DURING a radio debate last week ahead of the DUP conference, a caller did what’s called the local politics 147 – he referred to both Stormount and Westminister in the same sentence. The Belfast mispronunciation of the names of these two august institutions is by no means unusual – indeed it could be argued that more people get it wrong than get it right. But it’s always a joy to Squinter to hear them both said in the one breath.

Struggling with fairly straightforward words is nothing new. When Squinter was at school it seemed half the boys in his class were called Joseph, except that nobody ever called them by their correct names; they were always Jophis. Plenty of Charleses in and around the Grosvenor too, only they invariably got Charliss, which wasn’t so much a mispronunciation as a local affectation.
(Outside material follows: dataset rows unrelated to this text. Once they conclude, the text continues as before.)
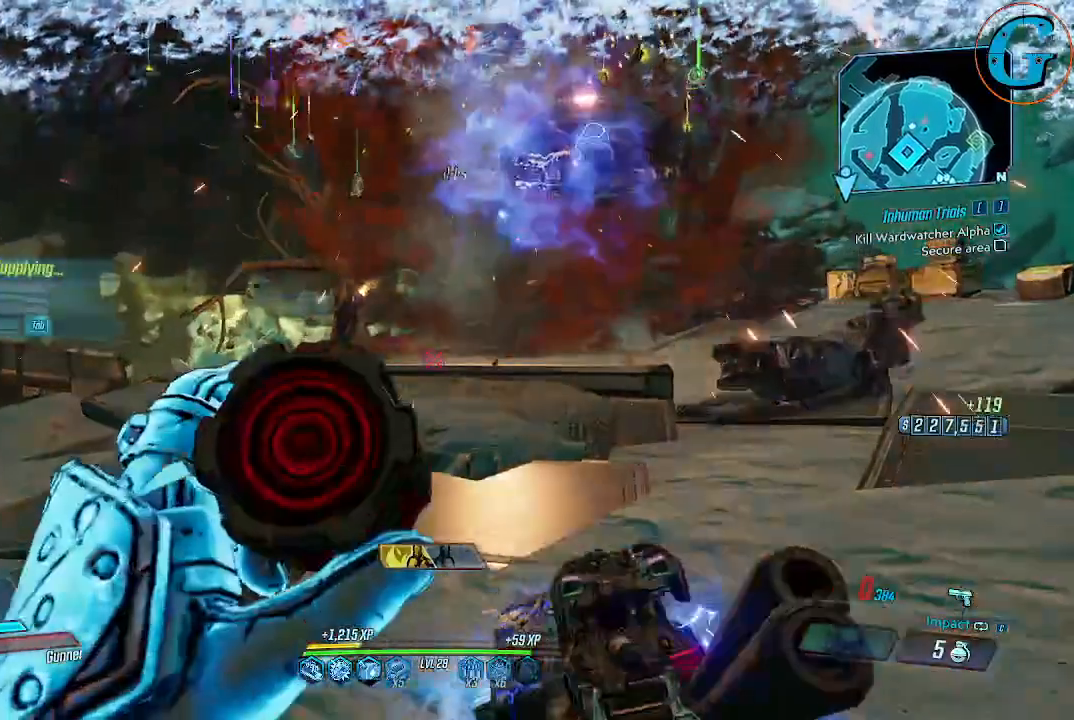
{"keys": ["d"], "mouse": [], "events": [[34, "w", "up"]]}
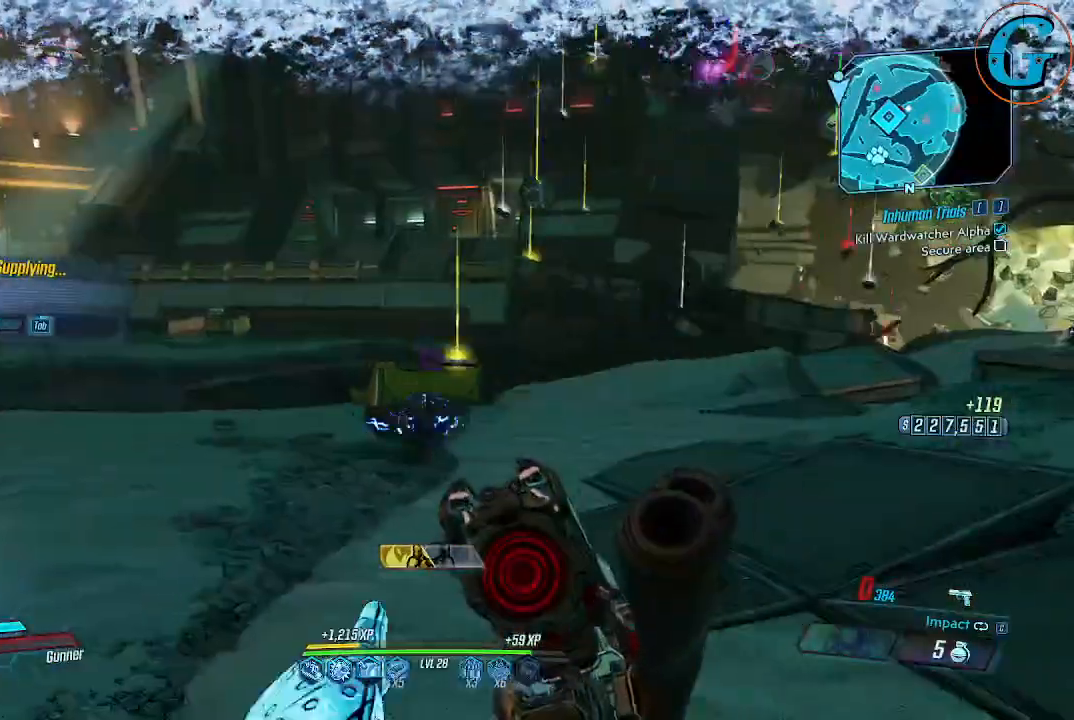
{"keys": ["d"], "mouse": [], "events": []}
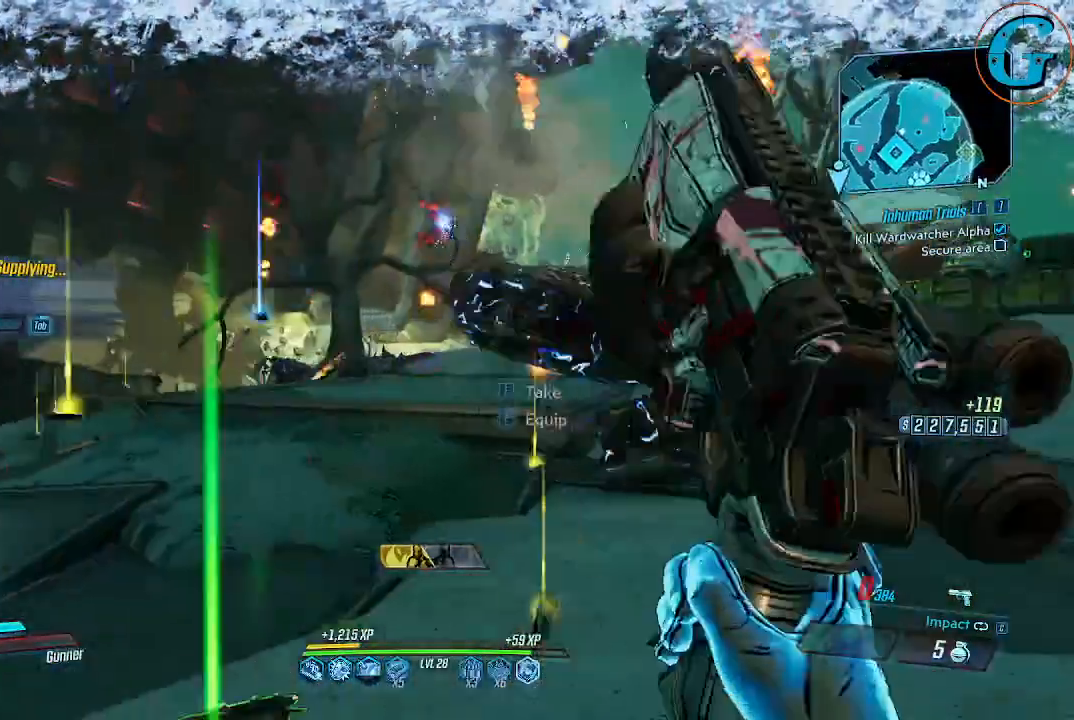
{"keys": ["w"], "mouse": [], "events": [[17, "w", "down"], [350, "d", "up"]]}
Spaghetti Bolognese wasn’t as big a feature of the West Belfast culinary scene way back when as it is now, the only spaghetti we ever encountered was the tinned variety. Whatever version was on the table, the three-syllable Italian word was a Bridge of Sighs too far for we Lower Whack urchins – to us it was (and to some will always be) pasketti.

Turlets have gone thankfully, and nowadays we have our toilets back. It seems to Squinter that the hard-core Belfast accent that produced such a rich subdialect is very much on the wane, confined now to a few districts close to the city centre – the lower Falls and Shankill, the Grosvenor, Carrick Hill, Sandy Row. The five miles that separate the Grosvenor from the outer limits of West Belfast may be only a twenty minute bus ride, but even in that relatively short distance the difference in accent is marked. It’s not that surprising when you learn that the ‘Ballymena-Lite’ Antrim accent extends as far down as Tornaroy, a five-minute drive from where Squinter sits.

As a fellow with a foot in both camps, Squinter has complex linguistic habits. At work and at home it’s now, window, shop and nothing, but, as his children delightedly point out, when Squinter’s in a social setting with old friends, it’s nigh, windy, shap and nathin’. (The now word is particularly interesting as many older Belfast residents adopt the aspirational nar as they try but fail to stop saying nigh and start saying now.)

There’s a university thesis in this somewhere, Squinter feels. Site-Specific Linguistics. Or as they say in Belfast, site-pacific.